Life is perhaps eternal, and work in consequence eternal. If so, let us finish our march bravely. If otherwise, if the individual perish utterly, let us have the honour of having done our task. That is duty, for our only obvious duties are to ourselves and our fellow creatures. What we destroy in ourselves we destroy in them. Our abasement abases them; our falls drag them down; we owe to them to stand fast, to save them from falling. The desire to die early is a weakness, as is the desire to live long.

George Sand, like most persons of an exceptional constitution, had little faith in the efficacy for herself of medical science. She was persuaded that the prescribed remedies did her more harm than good, and on more than one occasion when her health had caused her children uneasiness, they had had to resort to an affectionate ruse to induce her to take advice. Her habit of disregarding physical ailments, fighting against them as a weakness, and working on in their despite, led her to neglect for too long failing health that should have been attended to. During the whole of May 1876 Madame Sand, though suffering from real illness, continued to join in the household routine, and to proceed with her literary work as usual. Not till the last days of the month did she, unable any longer to make light of her danger, at length consent to send for professional advice. It was then too late. She was suffering from internal paralysis. The medical attention which, sought earlier, might, in the opinion of the doctors, have prolonged her life for years, could now do nothing to avert the imminent fatal consequences of her illness. "It is death," she said; "I did not ask for it, but neither do I regret it." For beyond the sorrow of parting it had no peculiar terrors for her, she had viewed and could meet it in another spirit. "Death is no more," she had written; "it is life renewed and purified."

She lingered for a week, in great suffering, but bearing all with fortitude and an unflinching determination not to distress those around her by painful complaining. Up to her last hour she preserved consciousness and lucidity. The words, "Ne touchez pas à la verdure," among the last that fell from her lips, were understood by her children, who knew her wish that the trees should be undisturbed under which in the village cemetery she was soon to find a resting-place—a wish that has been sacredly respected.

Her suffering ceased a short while before death, which came to her so quietly that the transition was almost imperceptible to the watchers by her side. It was on the morning of the 8th of June. She was within a month of completing her seventy-second year. Although her life's work had long since been mainly accomplished, yet the extinction of that great intelligence was felt by many—as fitly expressed by M. Renan—"like a diminution of humanity."

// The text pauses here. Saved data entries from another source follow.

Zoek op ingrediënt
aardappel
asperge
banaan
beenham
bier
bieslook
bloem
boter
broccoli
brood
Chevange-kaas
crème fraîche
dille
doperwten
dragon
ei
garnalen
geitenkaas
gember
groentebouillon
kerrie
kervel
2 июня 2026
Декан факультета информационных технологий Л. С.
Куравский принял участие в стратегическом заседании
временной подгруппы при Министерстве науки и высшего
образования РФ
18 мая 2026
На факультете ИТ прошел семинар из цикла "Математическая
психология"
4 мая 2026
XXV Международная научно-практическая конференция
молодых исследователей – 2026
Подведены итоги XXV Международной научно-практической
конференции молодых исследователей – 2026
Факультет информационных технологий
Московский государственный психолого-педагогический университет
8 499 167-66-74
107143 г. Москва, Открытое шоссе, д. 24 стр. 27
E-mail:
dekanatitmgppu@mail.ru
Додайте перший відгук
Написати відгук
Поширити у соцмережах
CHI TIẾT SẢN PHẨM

Two days later she was buried in the little cemetery of Nohant, that adjoins her own garden wall. The funeral was conducted with extreme simplicity, in accordance with her taste and spirit. The scene was none the less a memorable one. The rain fell in torrents, but no one seemed to regard it; the country-people flocking in from miles around, old men standing bare-headed for hours heedless of the deluge. The peasant and the prince, Parisian leaders of the world of thought and letters and the humblest and most unlearned of her poorer neighbours, stood together over her grave.

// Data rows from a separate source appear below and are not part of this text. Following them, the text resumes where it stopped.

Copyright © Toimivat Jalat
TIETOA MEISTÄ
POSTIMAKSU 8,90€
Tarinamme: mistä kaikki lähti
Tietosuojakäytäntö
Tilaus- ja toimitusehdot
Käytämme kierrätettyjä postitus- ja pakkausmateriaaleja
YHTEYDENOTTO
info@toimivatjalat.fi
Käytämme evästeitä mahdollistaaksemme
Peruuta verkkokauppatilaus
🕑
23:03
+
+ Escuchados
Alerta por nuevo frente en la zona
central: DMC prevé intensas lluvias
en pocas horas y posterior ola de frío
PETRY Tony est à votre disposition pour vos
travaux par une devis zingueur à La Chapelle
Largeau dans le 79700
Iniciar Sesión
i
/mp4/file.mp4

Six peasants carried the bier from the house to the church, a few paces distant. The village priest came, preceded by three chorister-boys and the venerable singing-clerk of the parish, to perform the ceremony. A portion of the little churchyard, railed off from the rest and planted with evergreen-trees, contains the graves of her grandmother, her father, and the two little grandchildren she had lost. A plain granite tomb in their midst now marks the spot where George Sand was laid, literally buried in flowers.

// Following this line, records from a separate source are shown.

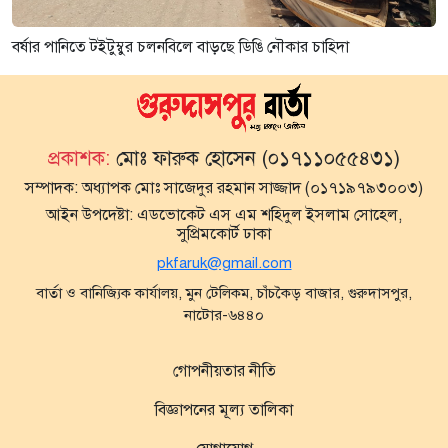
বর্ষার পানিতে টইটুম্বুর চলনবিলে বাড়ছে ডিঙি নৌকার চাহিদা
প্রকাশক:
মোঃ ফারুক হোসেন (০১৭১১০৫৫৪৩১)
সম্পাদক:
অধ্যাপক মোঃ সাজেদুর রহমান সাজ্জাদ (০১৭১৯৭৯৩০০৩)
আইন উপদেষ্টা:
এডভোকেট এস এম শহিদুল ইসলাম সোহেল,
সুপ্রিমকোর্ট ঢাকা
pkfaruk@gmail.com
বার্তা ও বানিজ্যিক কার্যালয়, মুন টেলিকম, চাঁচকৈড় বাজার, গুরুদাসপুর,
নাটোর-৬৪৪০
গোপনীয়তার নীতি
বিজ্ঞাপনের মূল্য তালিকা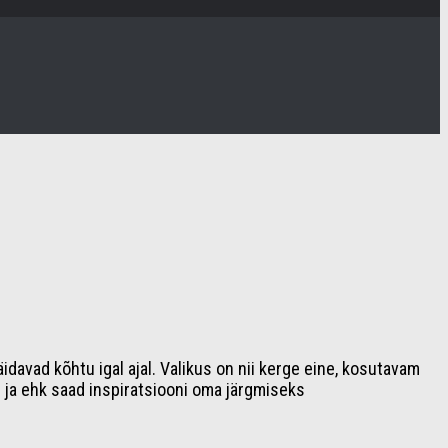
äidavad kõhtu igal ajal. Valikus on nii kerge eine, kosutavam
 ja ehk saad inspiratsiooni oma järgmiseks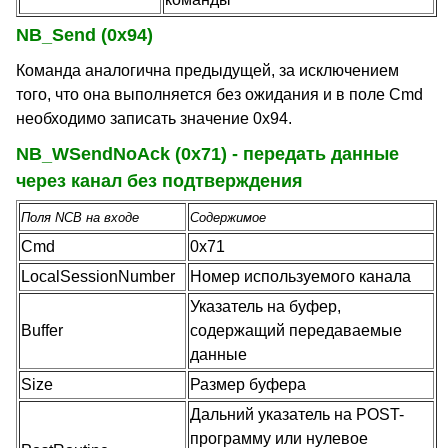
NB_Send (0x94)
Команда аналогична предыдущей, за исключением
того, что она выполняется без ожидания и в поле Cmd
необходимо записать значение 0x94.
NB_WSendNoAck (0x71) - передать данные
через канал без подтверждения
Поля NCB на входе
Содержимое
Cmd
0x71
LocalSessionNumber
Номер используемого канала
Указатель на буфер,
Buffer
содержащий передаваемые
данные
Size
Размер буфера
Дальний указатель на POST-
программу или нулевое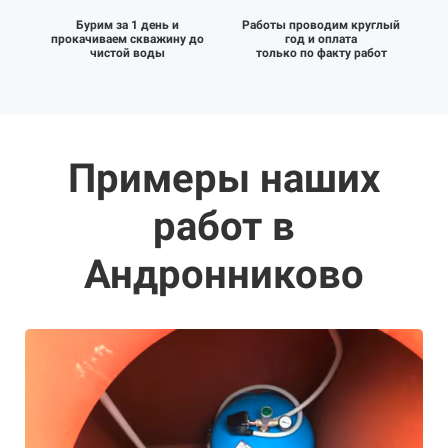
Бурим за 1 день и
Работы проводим круглый
прокачиваем скважину до
год и оплата
чистой воды
только по факту работ
Примеры наших
работ в
Андронниково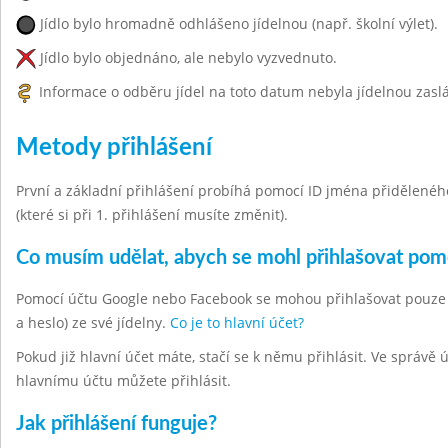
Jídlo bylo hromadně odhlášeno jídelnou (např. školní výlet).
Jídlo bylo objednáno, ale nebylo vyzvednuto.
Informace o odběru jídel na toto datum nebyla jídelnou zasl
Metody přihlášení
První a základní přihlášení probíhá pomocí ID jména přiděleného 
(které si při 1. přihlášení musíte změnit).
Co musím udělat, abych se mohl přihlašovat po
Pomocí účtu Google nebo Facebook se mohou přihlašovat pouze hla
a heslo) ze své jídelny.
Co je to hlavní účet?
Pokud již hlavní účet máte, stačí se k němu přihlásit. Ve správě
hlavnímu účtu můžete přihlásit.
Jak přihlášení funguje?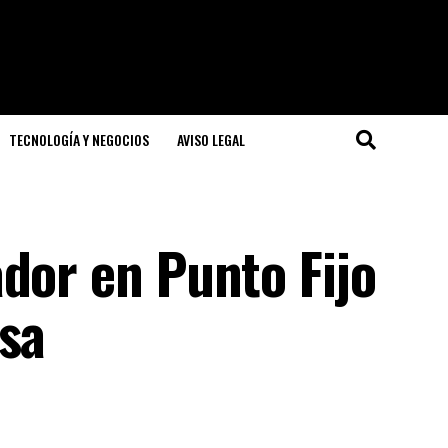
TECNOLOGÍA Y NEGOCIOS
AVISO LEGAL
dor en Punto Fijo
lsa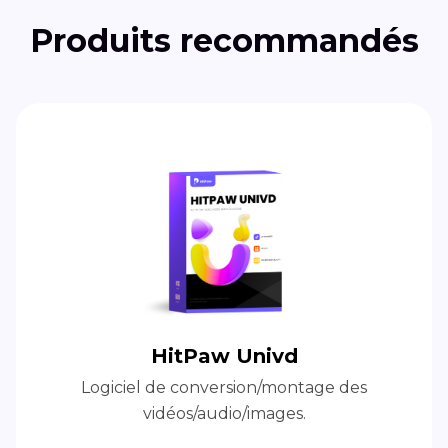
Produits recommandés
HitPaw Univd
Logiciel de conversion/montage des
vidéos/audio/images.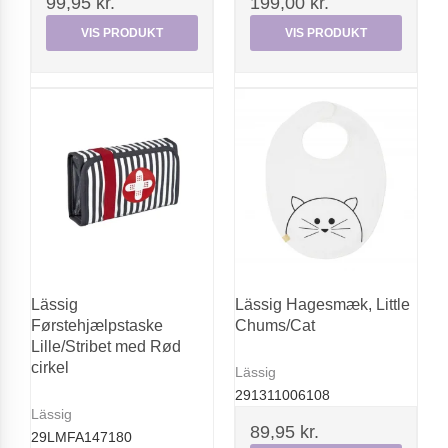
99,95 kr.
199,00 kr.
VIS PRODUKT
VIS PRODUKT
Lässig
Lässig Hagesmæk, Little
Førstehjælpstaske
Chums/Cat
Lille/Stribet med Rød
cirkel
Lässig
291311006108
Lässig
89,95 kr.
29LMFA147180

A great spirit was gone from the world; and a good spirit, it will be generally acknowledged; an artist in whose work the genuine desire to leave those she worked for better than she found them is one inspiring motive. Such endeavour may seem to fail, and she affirmed, "A hundred times it does fail in its immediate results. But it helps notwithstanding to preserve that tradition of good desires and of good deeds, without which all would perish."